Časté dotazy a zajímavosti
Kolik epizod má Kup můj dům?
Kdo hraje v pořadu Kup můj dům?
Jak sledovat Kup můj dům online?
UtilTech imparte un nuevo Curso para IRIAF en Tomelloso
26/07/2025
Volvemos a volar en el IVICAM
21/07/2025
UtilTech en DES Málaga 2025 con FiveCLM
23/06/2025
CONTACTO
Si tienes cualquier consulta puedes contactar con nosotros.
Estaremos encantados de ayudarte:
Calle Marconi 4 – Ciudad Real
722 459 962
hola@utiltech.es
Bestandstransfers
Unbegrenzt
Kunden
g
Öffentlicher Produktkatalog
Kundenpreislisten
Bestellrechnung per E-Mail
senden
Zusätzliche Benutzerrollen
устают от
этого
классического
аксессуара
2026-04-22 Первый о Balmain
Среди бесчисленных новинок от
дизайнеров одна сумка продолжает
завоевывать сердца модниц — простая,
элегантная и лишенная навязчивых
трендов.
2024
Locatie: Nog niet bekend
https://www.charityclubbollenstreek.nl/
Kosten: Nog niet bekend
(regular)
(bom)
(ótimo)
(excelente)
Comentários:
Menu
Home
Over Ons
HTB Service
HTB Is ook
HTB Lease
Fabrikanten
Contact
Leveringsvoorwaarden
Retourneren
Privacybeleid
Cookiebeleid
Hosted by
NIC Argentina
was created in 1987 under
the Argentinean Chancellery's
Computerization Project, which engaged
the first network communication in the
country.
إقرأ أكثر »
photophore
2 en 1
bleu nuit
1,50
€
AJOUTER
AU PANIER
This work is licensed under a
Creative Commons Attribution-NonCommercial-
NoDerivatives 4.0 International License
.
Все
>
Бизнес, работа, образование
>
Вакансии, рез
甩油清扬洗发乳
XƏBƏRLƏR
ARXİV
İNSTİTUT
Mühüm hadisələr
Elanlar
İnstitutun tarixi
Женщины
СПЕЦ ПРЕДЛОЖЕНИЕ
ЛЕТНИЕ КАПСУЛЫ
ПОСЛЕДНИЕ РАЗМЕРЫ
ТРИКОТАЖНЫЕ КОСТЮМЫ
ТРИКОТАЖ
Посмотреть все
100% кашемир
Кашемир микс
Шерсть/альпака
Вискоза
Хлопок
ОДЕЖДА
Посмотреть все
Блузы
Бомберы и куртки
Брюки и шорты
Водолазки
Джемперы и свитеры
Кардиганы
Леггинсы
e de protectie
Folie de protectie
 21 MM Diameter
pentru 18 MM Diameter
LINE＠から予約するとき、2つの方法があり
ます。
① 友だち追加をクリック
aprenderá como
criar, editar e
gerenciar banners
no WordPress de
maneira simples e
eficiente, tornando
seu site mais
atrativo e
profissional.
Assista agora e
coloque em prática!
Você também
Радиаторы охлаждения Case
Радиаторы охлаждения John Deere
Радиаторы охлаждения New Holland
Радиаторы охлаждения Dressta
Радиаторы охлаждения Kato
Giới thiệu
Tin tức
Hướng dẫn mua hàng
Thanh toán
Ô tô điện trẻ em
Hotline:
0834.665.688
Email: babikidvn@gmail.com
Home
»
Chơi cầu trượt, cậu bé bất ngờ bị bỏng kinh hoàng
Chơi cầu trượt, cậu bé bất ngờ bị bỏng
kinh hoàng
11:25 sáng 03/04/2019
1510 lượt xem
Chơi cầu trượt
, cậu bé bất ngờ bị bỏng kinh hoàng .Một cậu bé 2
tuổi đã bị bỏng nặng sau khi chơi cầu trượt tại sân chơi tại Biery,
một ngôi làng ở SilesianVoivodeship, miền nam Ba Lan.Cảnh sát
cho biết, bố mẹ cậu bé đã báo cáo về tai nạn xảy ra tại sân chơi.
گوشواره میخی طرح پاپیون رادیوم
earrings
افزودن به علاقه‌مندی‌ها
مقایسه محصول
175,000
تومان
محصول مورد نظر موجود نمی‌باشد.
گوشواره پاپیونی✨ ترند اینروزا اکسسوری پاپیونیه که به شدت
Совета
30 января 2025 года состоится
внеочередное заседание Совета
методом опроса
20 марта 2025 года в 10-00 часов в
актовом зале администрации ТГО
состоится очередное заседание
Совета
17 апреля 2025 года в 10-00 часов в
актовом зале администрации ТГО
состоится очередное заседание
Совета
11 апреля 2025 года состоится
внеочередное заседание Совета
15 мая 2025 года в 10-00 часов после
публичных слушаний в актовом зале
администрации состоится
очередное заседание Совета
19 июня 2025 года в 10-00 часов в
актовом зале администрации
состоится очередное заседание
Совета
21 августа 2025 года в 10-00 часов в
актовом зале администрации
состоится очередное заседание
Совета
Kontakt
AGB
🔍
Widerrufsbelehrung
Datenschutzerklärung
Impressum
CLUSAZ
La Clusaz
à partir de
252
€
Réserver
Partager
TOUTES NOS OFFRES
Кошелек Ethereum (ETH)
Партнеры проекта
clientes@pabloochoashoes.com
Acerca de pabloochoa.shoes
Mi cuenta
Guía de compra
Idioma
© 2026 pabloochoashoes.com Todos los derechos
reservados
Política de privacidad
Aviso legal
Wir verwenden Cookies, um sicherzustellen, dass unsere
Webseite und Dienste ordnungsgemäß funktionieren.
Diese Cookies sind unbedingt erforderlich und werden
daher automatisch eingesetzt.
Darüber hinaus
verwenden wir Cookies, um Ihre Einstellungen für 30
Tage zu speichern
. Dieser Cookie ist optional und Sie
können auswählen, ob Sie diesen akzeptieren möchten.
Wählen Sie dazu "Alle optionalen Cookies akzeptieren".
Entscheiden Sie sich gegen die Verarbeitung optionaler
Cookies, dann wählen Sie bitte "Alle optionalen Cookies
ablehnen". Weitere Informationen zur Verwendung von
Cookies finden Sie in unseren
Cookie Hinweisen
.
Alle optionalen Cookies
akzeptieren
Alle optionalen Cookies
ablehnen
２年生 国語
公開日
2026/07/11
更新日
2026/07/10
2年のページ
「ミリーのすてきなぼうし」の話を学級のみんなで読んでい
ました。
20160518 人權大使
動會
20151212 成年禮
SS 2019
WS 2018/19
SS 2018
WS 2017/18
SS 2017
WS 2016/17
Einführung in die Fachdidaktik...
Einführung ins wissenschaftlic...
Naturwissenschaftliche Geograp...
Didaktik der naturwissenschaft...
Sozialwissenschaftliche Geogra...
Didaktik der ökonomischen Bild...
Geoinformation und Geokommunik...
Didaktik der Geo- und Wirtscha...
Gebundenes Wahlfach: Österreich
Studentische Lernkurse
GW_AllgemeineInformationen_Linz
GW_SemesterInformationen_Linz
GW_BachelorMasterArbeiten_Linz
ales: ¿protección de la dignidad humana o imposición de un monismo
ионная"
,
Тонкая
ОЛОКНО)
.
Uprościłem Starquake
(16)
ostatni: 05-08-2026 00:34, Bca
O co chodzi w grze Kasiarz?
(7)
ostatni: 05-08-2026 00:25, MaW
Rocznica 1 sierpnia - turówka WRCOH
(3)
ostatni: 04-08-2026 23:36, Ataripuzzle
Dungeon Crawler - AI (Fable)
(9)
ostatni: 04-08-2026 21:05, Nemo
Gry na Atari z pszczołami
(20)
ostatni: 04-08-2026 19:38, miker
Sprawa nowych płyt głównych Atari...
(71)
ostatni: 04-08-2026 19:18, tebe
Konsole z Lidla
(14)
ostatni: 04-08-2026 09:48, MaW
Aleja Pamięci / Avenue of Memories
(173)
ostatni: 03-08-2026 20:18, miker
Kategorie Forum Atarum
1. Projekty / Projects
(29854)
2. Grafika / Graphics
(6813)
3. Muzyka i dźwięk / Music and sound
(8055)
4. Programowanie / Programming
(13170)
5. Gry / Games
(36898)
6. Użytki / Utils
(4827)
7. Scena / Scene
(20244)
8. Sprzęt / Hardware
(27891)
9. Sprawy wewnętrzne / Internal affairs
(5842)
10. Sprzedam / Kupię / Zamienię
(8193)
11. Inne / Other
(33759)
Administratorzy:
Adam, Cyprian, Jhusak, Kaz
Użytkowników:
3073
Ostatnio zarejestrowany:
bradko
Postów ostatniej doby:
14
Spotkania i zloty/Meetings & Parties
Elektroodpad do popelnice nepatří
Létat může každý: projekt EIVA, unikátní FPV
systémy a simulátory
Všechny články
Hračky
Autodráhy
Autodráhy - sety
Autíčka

Problem details :: Scan the lines above for the word "محصول". Return each one that has it.

Answer to this task ::
مقایسه محصول
محصول مورد نظر موجود نمی‌باشد.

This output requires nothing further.